PETUNJUK:
**a)** Salin bagian ulasan buku John Perkins dari "(Majalah Adil, Edisi" sampai "bukan tidak signifikan.", termasuk kedua ujungnya.
**b)** Teruskan ulasan buku John Perkins mulai sesudah kalimat terakhirnya.

KUTIPAN HALAMAN:
#####

"Bacalah buku ini untuk membuka perspektif baru"
(Majalah Adil, Edisi September 2007)
Buku ini aslinya berjudul The Secret History of The American Empire dengan subjudul Economic Hit Men, Jackals, and the Truth about Global Corruption. Karya kedua John Perkins, penulis sekaligus dukun (kalau shamanism bisa dimaknai sebagai perdukunan) itu lalu diterjemahkan menjadi Pengakuan Bandit Ekonomi dengan subjudul Kelanjutan Kisah Petualangannya di Indonesia dan Negara Dunia Ketiga. Pengubahan ini bukan tidak signifikan.
Edisi Indonesianya masih ingin memperlihatkan bahwa buku kedua ini masih terkait dengan buku pertama Perkins, Confessions of an Economic Hit Man, sehingga buku kedua yang semestinya diberikan tajuk Sejarah Rahasia Kemaharajaan Amerika dialihkan menjadi terjemahan literer dari judul buku Perkins yang pertama. Menarik.
Penggunaan subjudul Kelanjutan Kisah daripada Korupsi Global (Global Corruption) merupakan pengulangan dan penegasan keterkaitan buku ini dengan Confessions karya Perkins yang laris manis. Semua atribut mesti digunakan untuk memperjelas kedekatan ini. Di samping itu, pemakaian Kisah Petualangannya di Indonesia dan Negara Dunia Ketiga ketimbang Global menunjukkan usaha untuk lebih memperlihatkan bahwa buku ini bersifat lebih khusus pada masalah Indonesia dan negara-negara dunia ketiga sembari memarjinalkan sifat kemenduniaan yang ingin diutarakan Perkins. Lagi-lagi ini merupakan taktik menarik yang membuat buku ini bukan saja terasa dekat dengan buku Perkins sebelumnya yang bestseller melainkan juga membikin buku ini memiliki kedekatan khusus dengan pembaca Indonesia.

#####

INFORMASI YANG DITAMPILKAN:
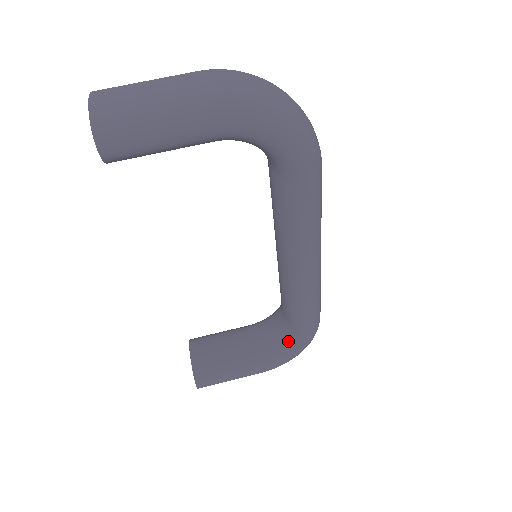
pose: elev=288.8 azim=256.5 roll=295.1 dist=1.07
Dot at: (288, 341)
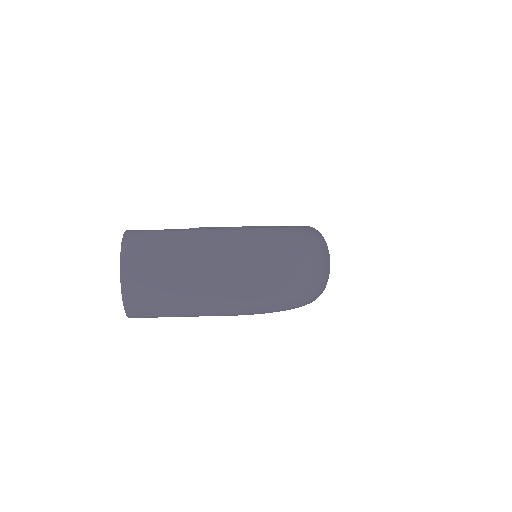
Dot at: occluded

#####

JAWABAN BERURUTAN:
**a)**
(Majalah Adil, Edisi September 2007)
Buku ini aslinya berjudul The Secret History of The American Empire dengan subjudul Economic Hit Men, Jackals, and the Truth about Global Corruption. Karya kedua John Perkins, penulis sekaligus dukun (kalau shamanism bisa dimaknai sebagai perdukunan) itu lalu diterjemahkan menjadi Pengakuan Bandit Ekonomi dengan subjudul Kelanjutan Kisah Petualangannya di Indonesia dan Negara Dunia Ketiga. Pengubahan ini bukan tidak signifikan.

**b)**
Pendekatan jenial ini bukan tanpa kekurangan. Sifat global menguat di Bagian 5: Mengubah Dunia, seiring dengan pembahasan Perkins mengenai agenda perubahan yang mesti dibawa ke jantung si pembuat onar itu sendiri: Amerika Serikat. Sehingga Petualangannya di Indonesia dan Negara Dunia Ketiga, suatu pilihan kata yang mirip judul buku Tintin itu, menjadi terkesan melenceng serta, meminjam pilihan kata Wapres Jarwo Kuat di Republik Mimpi, tak lagi relevan dan signifikan. Perkins juga kerap menegaskan globalitas ini dengan menggunakan perumpamaan yang asing buat orang Indonesia, misalnya ketika menggambarkan seorang perempuan Indonesia yang menatap "seperti seekor kelinci betina di lapangan New Hampshire" (h.24). Alamak.
Tetapi penggunaan Kelanjutan Kisah memang absah. Membaca buku ini tanpa terlebih dahulu menyimak pendahulunya seperti menyantap hidangan penutup sebelum menikmati menu utama. Ambil contoh bagaimana Perkins menggambarkan pergeseran standar mata uang dari emas ke dolar yang dibantu dengan percepatannya oleh konflik Arab-Israel dan bisnis minyak (h.215-220). Celakanya, detil strategi yang dikerjakan sang economic hit man tak dijelaskan sebab "sudah disajikan dalam buku "Confessions". Dan Perkins melakukan itu berulang kali. Beruntung mereka yang sudah membaca Confessions, malang mereka yang belum. Kocek harus lebih dalam dirogoh demi kedua buku ini. Terasa sekali profesi sebagai economic hitman ternyata masih melekat pada Perkins. Sebagaimana Confessions, Pengakuan (atau Secret History agar tak membingungkan) bersandar pada kisah pengalaman John Perkins meruntuhkan ekonomi negara-negara demi kepentingan kekuasaan perusahaan. Economic Hit Man (EHM) bukan mirip dengan terjemahannya sebagai bandit ekonomi. Mengingat tugas EHM adalah mengubah negara miskin menjadi pecandu utang maka mungkin lebih pas bila hit man ditafsirkan sebagai pelibas. Melibas berarti memukul seperti hit, juga menipu sebagaimana fungsi seorang hitman. Pelibas ekonomi macam Perkins direkrut bukan oleh dinas intelijen CIA melainkan Badan Keamanan Nasional (NSA); menerima gaji bukan dari pemerintah tetapi dari sektor swasta. Tak jelas kemana EHM mesti memberikan loyalitas: negara (AS) atau perusahaan (korporasi). Tetapi Perkins seakan ingin menyiratkan bahwa kemaharajaan Amerika dikuasai elite korporasi dalam satu hirarki korporatokrasi.
Perkins cukup detil menceritakan pengalaman tetapi terhambat dalam pembahasan. Seperti Confessions, Secret History memberikan banyak informasi tentang kebijakan yang menguntungkan kepentingan korporat Amerika. Tetapi bukti dakuan yang diberikan jauh dari memadai sehingga susah membedakannya dengan diari. Walau kisah EHM boleh jadi benar adanya namun interpretasi dan analisis yang disodorkannya tak lantas menjadi benar pula.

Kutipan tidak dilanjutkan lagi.